▶ What you will do
Go through the records and report each line holding the string "down".

▶ Given information
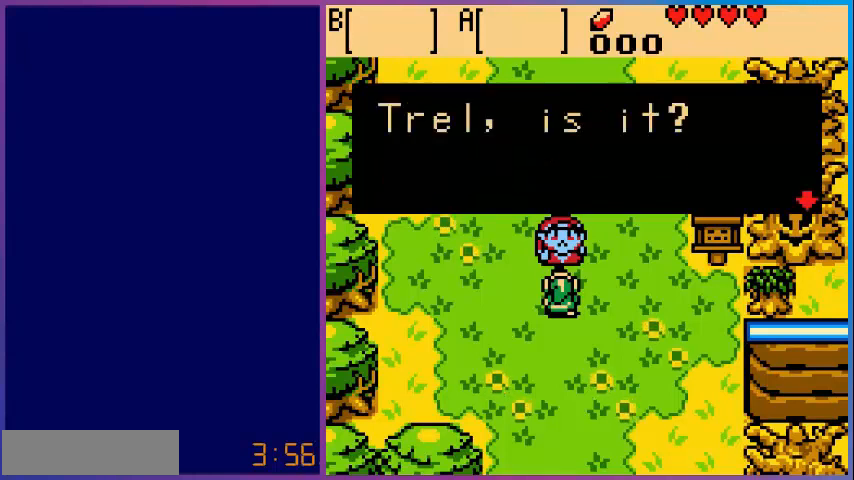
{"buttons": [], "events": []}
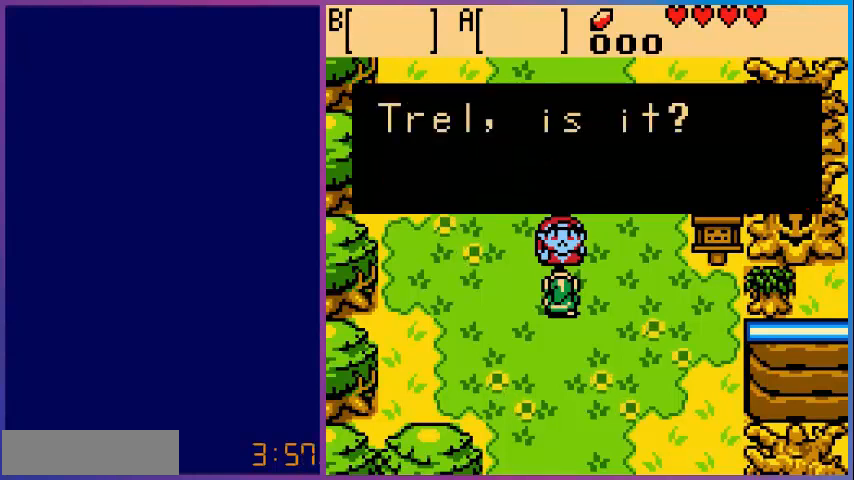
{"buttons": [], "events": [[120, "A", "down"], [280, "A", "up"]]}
==
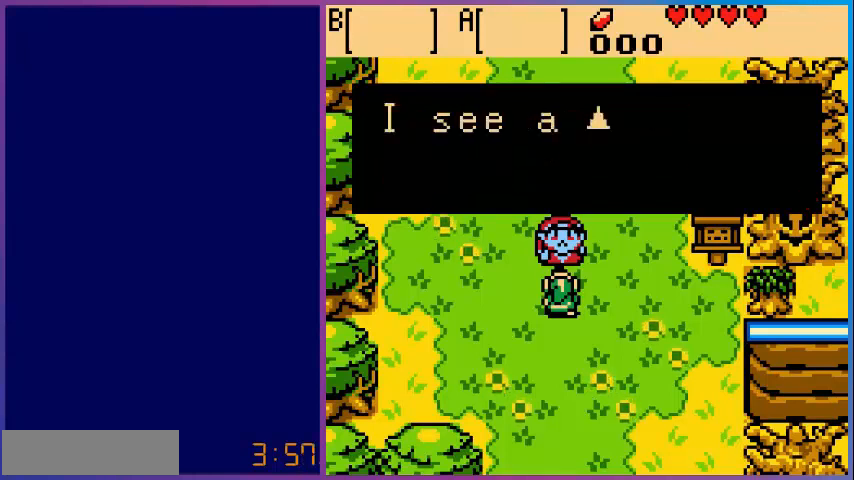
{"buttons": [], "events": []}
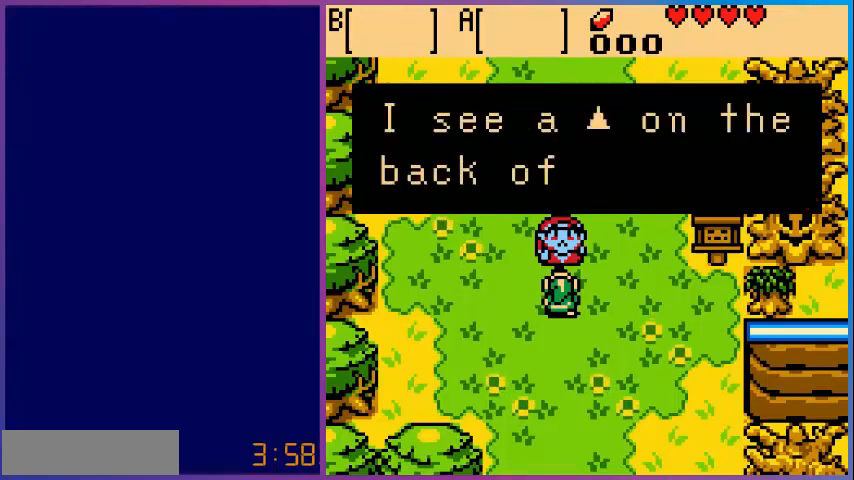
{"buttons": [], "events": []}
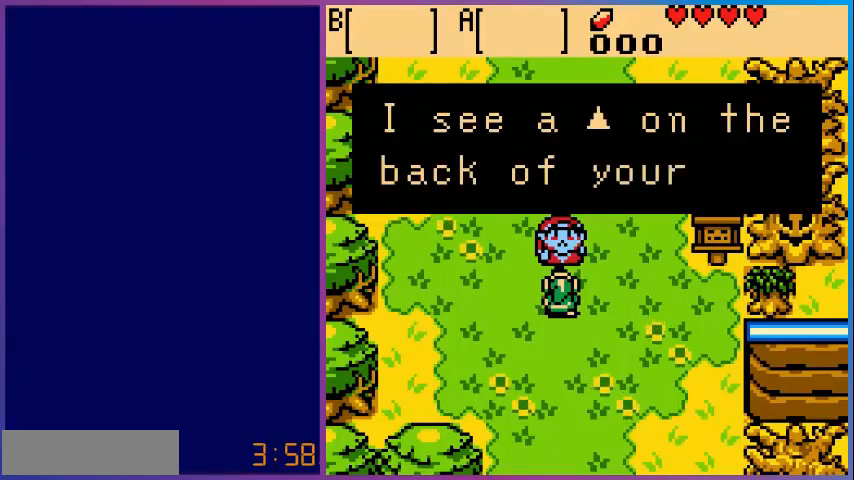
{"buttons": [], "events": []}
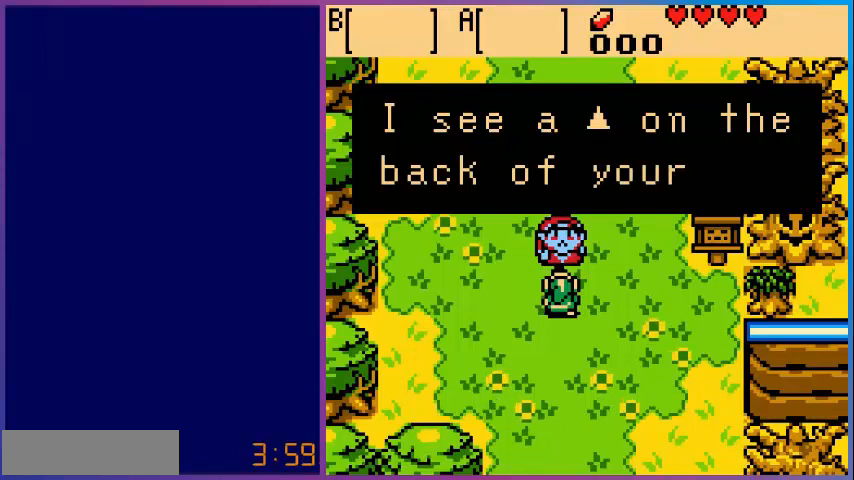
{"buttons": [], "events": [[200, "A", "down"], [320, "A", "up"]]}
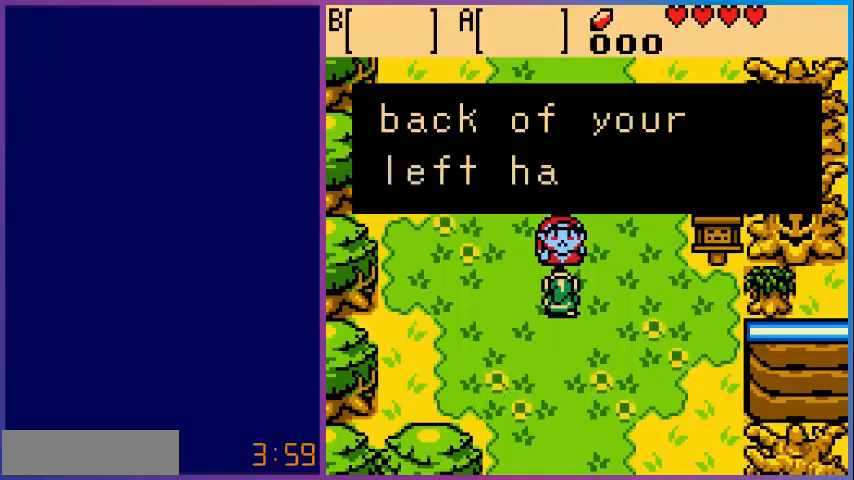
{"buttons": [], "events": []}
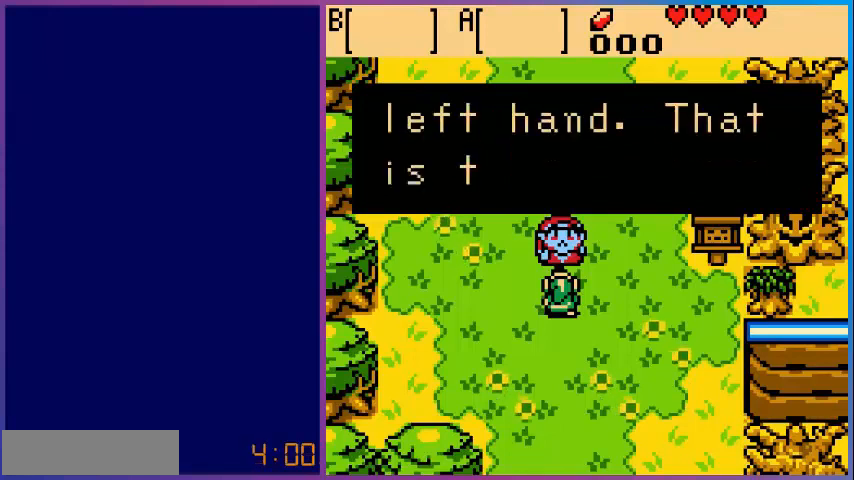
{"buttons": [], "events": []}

▶ Answer space
{"buttons": [], "events": [[120, "A", "down"], [280, "A", "up"]]}
{"buttons": [], "events": [[200, "A", "down"], [320, "A", "up"]]}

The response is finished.